Koji is a mold that is used in the production of many flavorful foods and drinks, including miso, soy sauce, and sake. Koji spores are often transferred onto starchy materials such as rice, barley, and soy, where they can create amazing aromas, flavors, and textures. Under certain conditions, koji can convert unfermentable compounds such as carbohydrates, into fermentable compounds such as sugar, thus fulfilling a similar role to malting in the spirit making process. All Awamori is made only with black koji, known as Aspergillus luchuensis.
What rice is used to make Awamori?
You may not realize just how many different types of rice there are, how many ways it can be processed, and how complex the chemical composition of a single grain of rice is. If you are familiar with the practice of polishing rice employed in sake production, you’ll know that by removing the outer layers of rice you decrease the presence of many flavor compounds while concentrating others. Awamori uses long grain rice (think Thai jasmine vs. Japanese sushi rice), with very little to no polishing: this yields high concentrations of many of the flavor molecules that polishing intends to minimize. For instance, the outer layers of a grain of rice have the highest concentrations of ferulic acid, which when rested, esterifies into vanillin, a flavor many spirit consumers connote with barrel aged spirits. Almost all Awamori is made from long grain indica rice.
A Brief History of Awamori
Awamori, like so many of the world’s wines, foods, and spirits, inherently possesses a sense of place and context (see Protected Term above).

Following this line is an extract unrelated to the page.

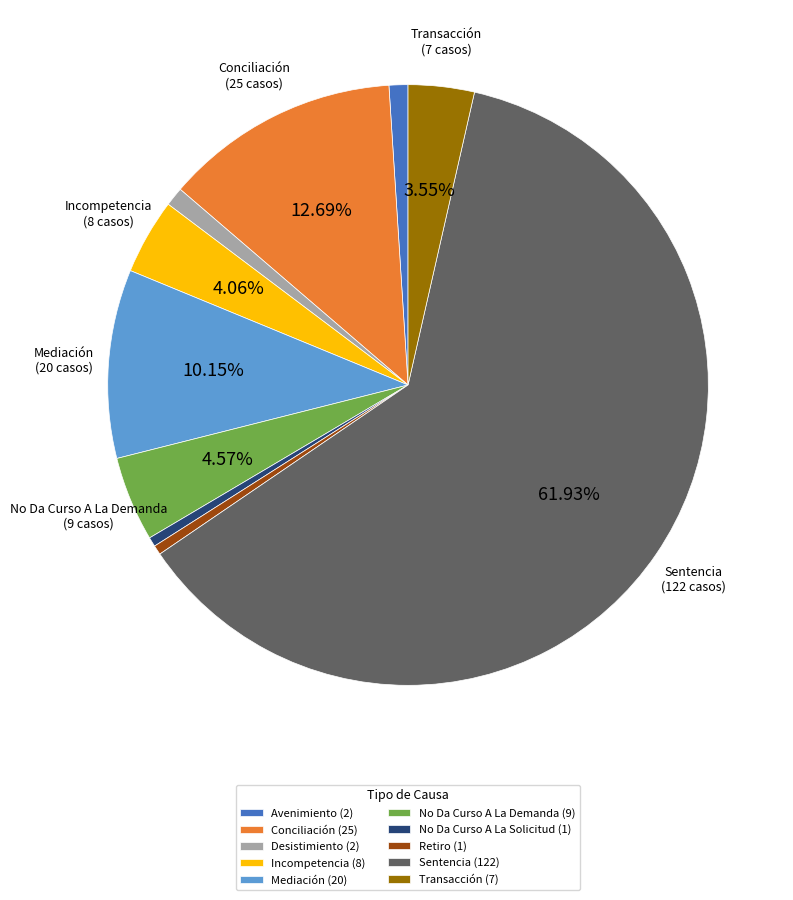

How many slices are in this pie chart?

10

Okinawa is a fascinating location with a rich history, operating as a trading hub brimming with cultural knowledge and informational exchange. Records indicate that people in Okinawa have been using koji to make fermented beverages for well over 1000 years, and have been distilling in Okinawa for over 500 years!
Awamori and Maturation
Awamori is rested, sometimes for a very long time, before being enjoyed. The congeners present can do amazing things when allowed to rest; many producers, and Okinawan consumers, mature Awamori for decades. When making long-aged Awamori–called kusu–producers tend to favor clay vessels, often utilizing a process of refilling older containers called shitsugi (very similar to the solera process in the production of Sherry, another protected term).
Awamori is Versatile
Awamori can be enjoyed in a wide variety of alcoholic strengths, each of which highlights different aromas and flavors. It’s not uncommon to see offerings from a single producer at multiple strengths–not dissimilar to the whisky market offering cask strength alongside proofed-down versions–or bars serving the same Awamori in multiple applications, including mixed with water, as a highball, in cocktails, and on the rocks. Regardless of the strength or application, one thing is for sure: Awamori is extremely food friendly, offering amazing pairing opportunities.

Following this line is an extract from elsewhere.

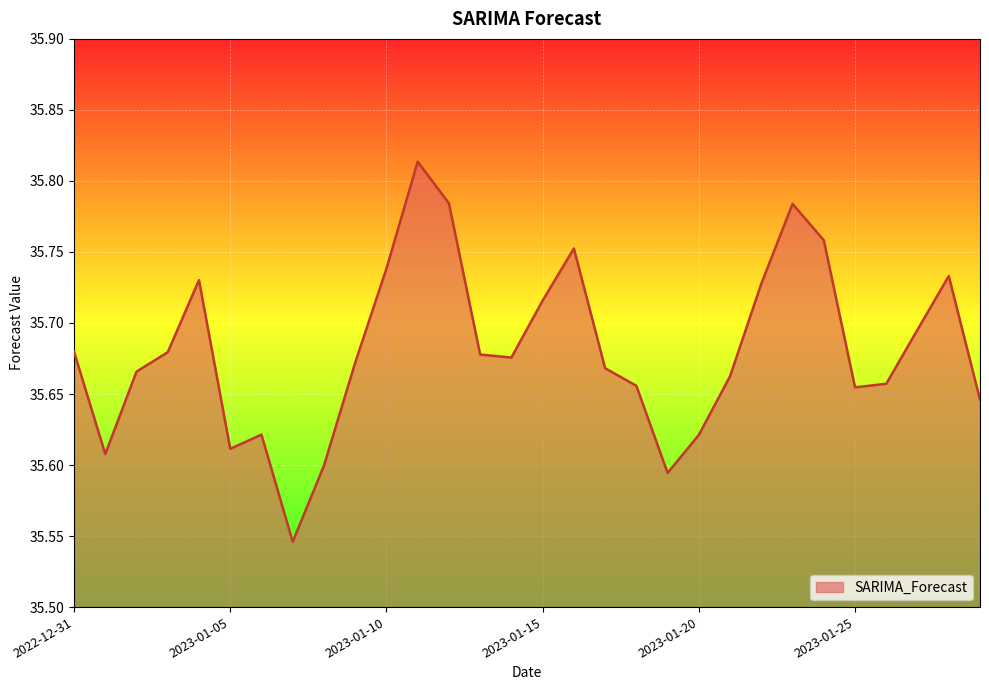

What is the difference between the maximum and minimum values?

0.3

Awamori Distillers Exhibit a Spirit of Collaboration
There are over forty distillers of Awamori spread across the Okinawan archipelago, many of whom do not ship their spirits to the other islands of Japan, let alone internationally. As with so many groups of co-locating spirit producers, Awamori distillers treat each other more often as colleagues than competitors. Their collective efforts have seen the rise of a trade organization–the Awamori Distillers Association – which has been working to promote the spirit category abroad and to develop a new distillate called ‘sho,’ specifically designed as a spirit destined for cocktails, with offerings from twelve different distilleries.

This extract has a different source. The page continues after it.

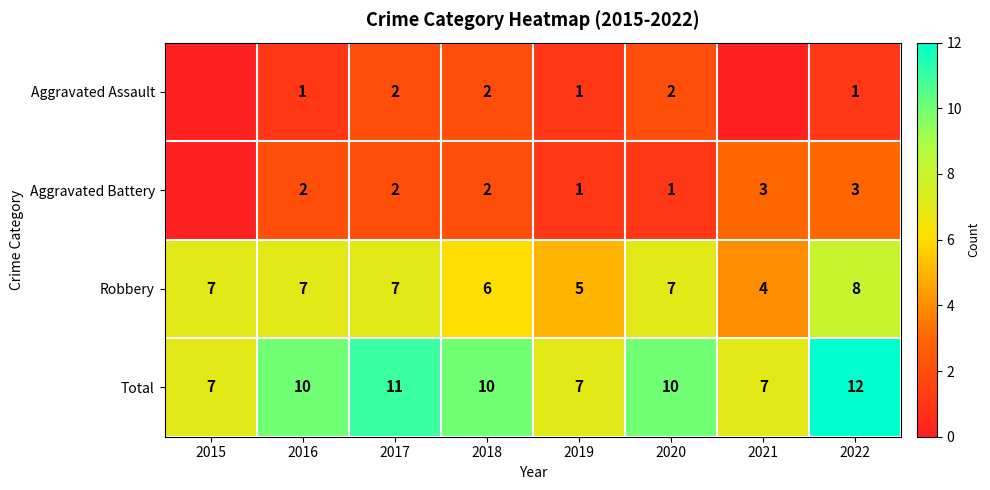

Is the value of Robbery at 2022 greater than the value of Aggravated Assault at 2019?

Yes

Awamori Has a Broad Range of Rich Flavors & Aromas
Suffice it to say that Awamori can be a very aromatic, flavorful, and texturally rich spirit as a result of the intersection of the compounds in rice, the koji conversion and fermentation processes, and a quite inefficient (said with love!) single distillation process. The spirit can express a range of aromas and flavors depending on variables such as distillation pressure, yeast strain, rice handling, bottling strength, maturation time, and the specific maturation vessel used. Tasting notes include notes as broad as jasmine, mushroom, vanilla, ground cherry, maple syrup, and even “goaty.”
I hope this introduction has piqued your interest in this obscure and intriguing spirit. So, what do you think? Don’t you want to try some Awamori?